[[ Data under study, beginning ]]

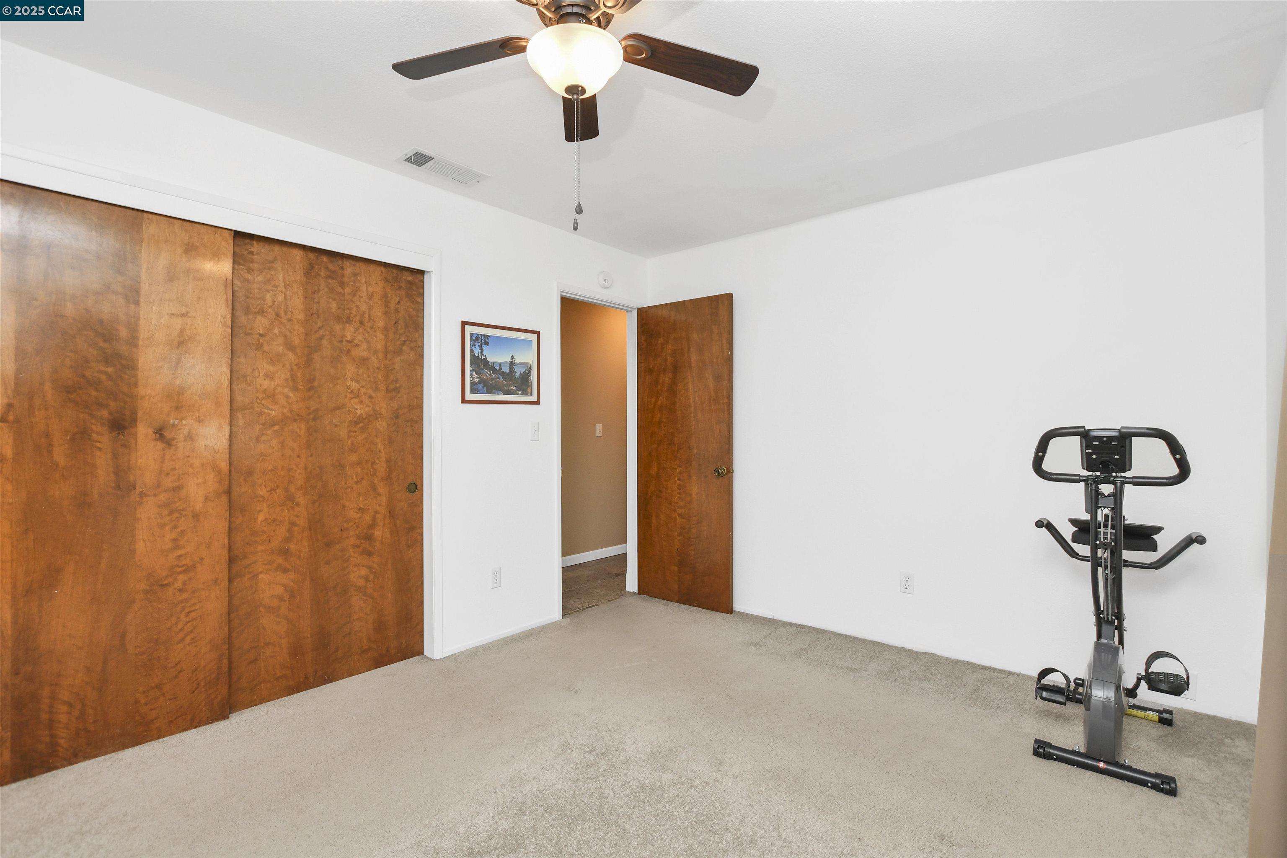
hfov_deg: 100.4
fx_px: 536
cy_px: 429
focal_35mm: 15
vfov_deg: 77.3
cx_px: 644
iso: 250
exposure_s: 1/60
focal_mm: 10
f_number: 4.5
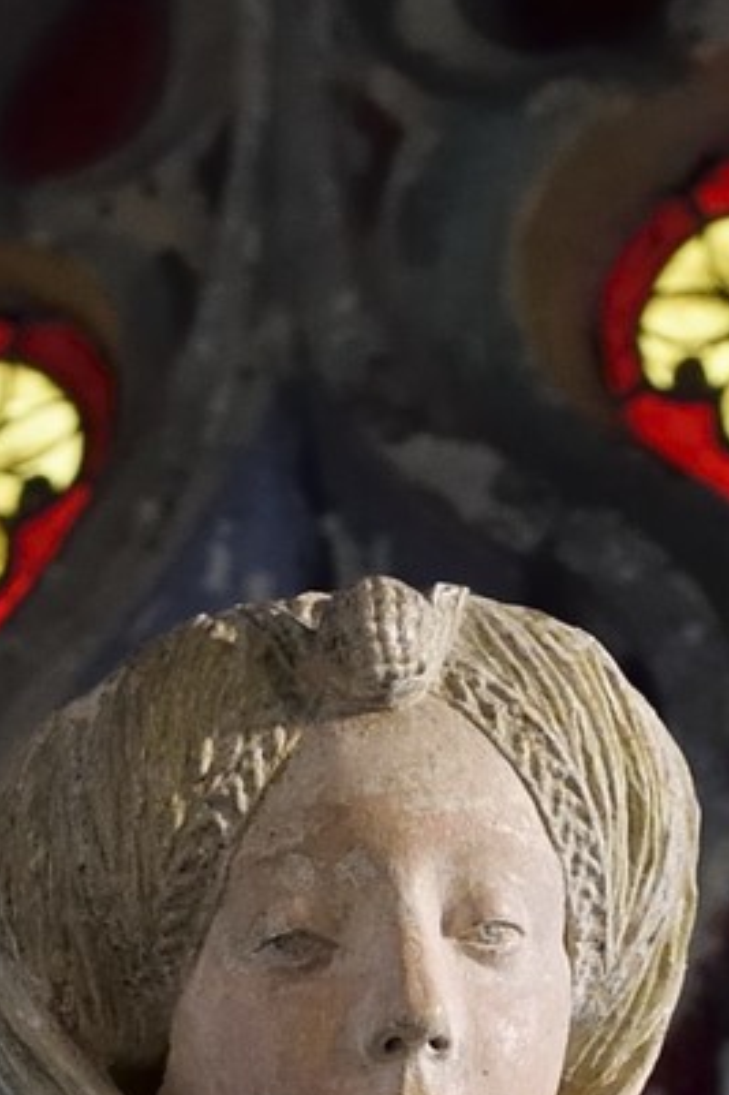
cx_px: 161
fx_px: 12768
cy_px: 2882
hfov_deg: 3.3
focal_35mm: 420
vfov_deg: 4.8
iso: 800
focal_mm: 70
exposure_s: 1/50
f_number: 6.3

[[ Data under study, end ]]

Give back the lines above exactly, from the one with "hfov_deg: 3.3" through the last line.

### Solved exercise
hfov_deg: 3.3
focal_35mm: 420
vfov_deg: 4.8
iso: 800
focal_mm: 70
exposure_s: 1/50
f_number: 6.3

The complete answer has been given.